TASK GOAL -
Reproduce the material below, replacing "data point markers" with "point markers" throughout and leaving everything else unchanged.

Records taken from a dataset -

..........

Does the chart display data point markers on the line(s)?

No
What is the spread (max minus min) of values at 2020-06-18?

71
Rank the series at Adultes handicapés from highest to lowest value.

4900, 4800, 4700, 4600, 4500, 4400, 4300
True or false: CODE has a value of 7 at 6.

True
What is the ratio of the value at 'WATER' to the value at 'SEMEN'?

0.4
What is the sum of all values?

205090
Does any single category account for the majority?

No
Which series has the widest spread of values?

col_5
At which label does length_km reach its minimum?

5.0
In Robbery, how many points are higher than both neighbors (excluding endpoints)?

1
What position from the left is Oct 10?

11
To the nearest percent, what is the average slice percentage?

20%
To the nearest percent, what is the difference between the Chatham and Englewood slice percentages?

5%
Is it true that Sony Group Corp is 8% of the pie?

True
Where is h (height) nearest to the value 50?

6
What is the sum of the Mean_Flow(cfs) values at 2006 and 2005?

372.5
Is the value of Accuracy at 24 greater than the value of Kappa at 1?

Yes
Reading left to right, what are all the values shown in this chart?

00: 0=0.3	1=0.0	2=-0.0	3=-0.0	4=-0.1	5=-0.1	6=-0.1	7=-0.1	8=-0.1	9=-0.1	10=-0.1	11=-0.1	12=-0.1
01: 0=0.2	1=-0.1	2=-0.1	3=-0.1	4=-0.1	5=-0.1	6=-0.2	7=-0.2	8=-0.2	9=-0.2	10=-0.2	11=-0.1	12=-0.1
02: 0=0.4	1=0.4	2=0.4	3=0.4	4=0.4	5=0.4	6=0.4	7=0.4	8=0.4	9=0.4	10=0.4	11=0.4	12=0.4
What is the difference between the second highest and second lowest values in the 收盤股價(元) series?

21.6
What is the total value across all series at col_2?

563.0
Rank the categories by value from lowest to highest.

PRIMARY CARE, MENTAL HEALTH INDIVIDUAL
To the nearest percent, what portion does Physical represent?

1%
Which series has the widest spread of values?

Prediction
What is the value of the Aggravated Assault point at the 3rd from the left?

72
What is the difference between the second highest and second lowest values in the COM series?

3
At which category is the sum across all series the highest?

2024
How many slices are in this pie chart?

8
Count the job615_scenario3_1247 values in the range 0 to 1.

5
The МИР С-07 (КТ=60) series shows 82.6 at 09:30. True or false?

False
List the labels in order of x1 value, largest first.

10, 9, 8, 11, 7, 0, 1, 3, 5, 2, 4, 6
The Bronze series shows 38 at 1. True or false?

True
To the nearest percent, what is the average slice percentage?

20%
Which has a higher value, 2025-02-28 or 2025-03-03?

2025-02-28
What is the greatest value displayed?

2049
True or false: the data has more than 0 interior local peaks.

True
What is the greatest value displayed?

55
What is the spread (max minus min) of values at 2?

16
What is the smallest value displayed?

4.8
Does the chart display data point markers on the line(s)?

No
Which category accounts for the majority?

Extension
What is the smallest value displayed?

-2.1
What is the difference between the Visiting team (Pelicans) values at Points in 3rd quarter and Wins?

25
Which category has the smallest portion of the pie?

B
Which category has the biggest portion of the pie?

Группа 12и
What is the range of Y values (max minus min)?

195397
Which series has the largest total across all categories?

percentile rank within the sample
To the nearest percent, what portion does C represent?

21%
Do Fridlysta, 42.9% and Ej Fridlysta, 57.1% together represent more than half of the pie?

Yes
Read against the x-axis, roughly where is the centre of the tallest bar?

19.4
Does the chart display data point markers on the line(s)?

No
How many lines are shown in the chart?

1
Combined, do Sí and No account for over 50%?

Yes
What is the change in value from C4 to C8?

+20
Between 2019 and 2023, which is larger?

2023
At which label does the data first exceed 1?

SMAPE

..........

THE COMPLETED TASK -
Does the chart display point markers on the line(s)?

No
What is the spread (max minus min) of values at 2020-06-18?

71
Rank the series at Adultes handicapés from highest to lowest value.

4900, 4800, 4700, 4600, 4500, 4400, 4300
True or false: CODE has a value of 7 at 6.

True
What is the ratio of the value at 'WATER' to the value at 'SEMEN'?

0.4
What is the sum of all values?

205090
Does any single category account for the majority?

No
Which series has the widest spread of values?

col_5
At which label does length_km reach its minimum?

5.0
In Robbery, how many points are higher than both neighbors (excluding endpoints)?

1
What position from the left is Oct 10?

11
To the nearest percent, what is the average slice percentage?

20%
To the nearest percent, what is the difference between the Chatham and Englewood slice percentages?

5%
Is it true that Sony Group Corp is 8% of the pie?

True
Where is h (height) nearest to the value 50?

6
What is the sum of the Mean_Flow(cfs) values at 2006 and 2005?

372.5
Is the value of Accuracy at 24 greater than the value of Kappa at 1?

Yes
Reading left to right, what are all the values shown in this chart?

00: 0=0.3	1=0.0	2=-0.0	3=-0.0	4=-0.1	5=-0.1	6=-0.1	7=-0.1	8=-0.1	9=-0.1	10=-0.1	11=-0.1	12=-0.1
01: 0=0.2	1=-0.1	2=-0.1	3=-0.1	4=-0.1	5=-0.1	6=-0.2	7=-0.2	8=-0.2	9=-0.2	10=-0.2	11=-0.1	12=-0.1
02: 0=0.4	1=0.4	2=0.4	3=0.4	4=0.4	5=0.4	6=0.4	7=0.4	8=0.4	9=0.4	10=0.4	11=0.4	12=0.4
What is the difference between the second highest and second lowest values in the 收盤股價(元) series?

21.6
What is the total value across all series at col_2?

563.0
Rank the categories by value from lowest to highest.

PRIMARY CARE, MENTAL HEALTH INDIVIDUAL
To the nearest percent, what portion does Physical represent?

1%
Which series has the widest spread of values?

Prediction
What is the value of the Aggravated Assault point at the 3rd from the left?

72
What is the difference between the second highest and second lowest values in the COM series?

3
At which category is the sum across all series the highest?

2024
How many slices are in this pie chart?

8
Count the job615_scenario3_1247 values in the range 0 to 1.

5
The МИР С-07 (КТ=60) series shows 82.6 at 09:30. True or false?

False
List the labels in order of x1 value, largest first.

10, 9, 8, 11, 7, 0, 1, 3, 5, 2, 4, 6
The Bronze series shows 38 at 1. True or false?

True
To the nearest percent, what is the average slice percentage?

20%
Which has a higher value, 2025-02-28 or 2025-03-03?

2025-02-28
What is the greatest value displayed?

2049
True or false: the data has more than 0 interior local peaks.

True
What is the greatest value displayed?

55
What is the spread (max minus min) of values at 2?

16
What is the smallest value displayed?

4.8
Does the chart display point markers on the line(s)?

No
Which category accounts for the majority?

Extension
What is the smallest value displayed?

-2.1
What is the difference between the Visiting team (Pelicans) values at Points in 3rd quarter and Wins?

25
Which category has the smallest portion of the pie?

B
Which category has the biggest portion of the pie?

Группа 12и
What is the range of Y values (max minus min)?

195397
Which series has the largest total across all categories?

percentile rank within the sample
To the nearest percent, what portion does C represent?

21%
Do Fridlysta, 42.9% and Ej Fridlysta, 57.1% together represent more than half of the pie?

Yes
Read against the x-axis, roughly where is the centre of the tallest bar?

19.4
Does the chart display point markers on the line(s)?

No
How many lines are shown in the chart?

1
Combined, do Sí and No account for over 50%?

Yes
What is the change in value from C4 to C8?

+20
Between 2019 and 2023, which is larger?

2023
At which label does the data first exceed 1?

SMAPE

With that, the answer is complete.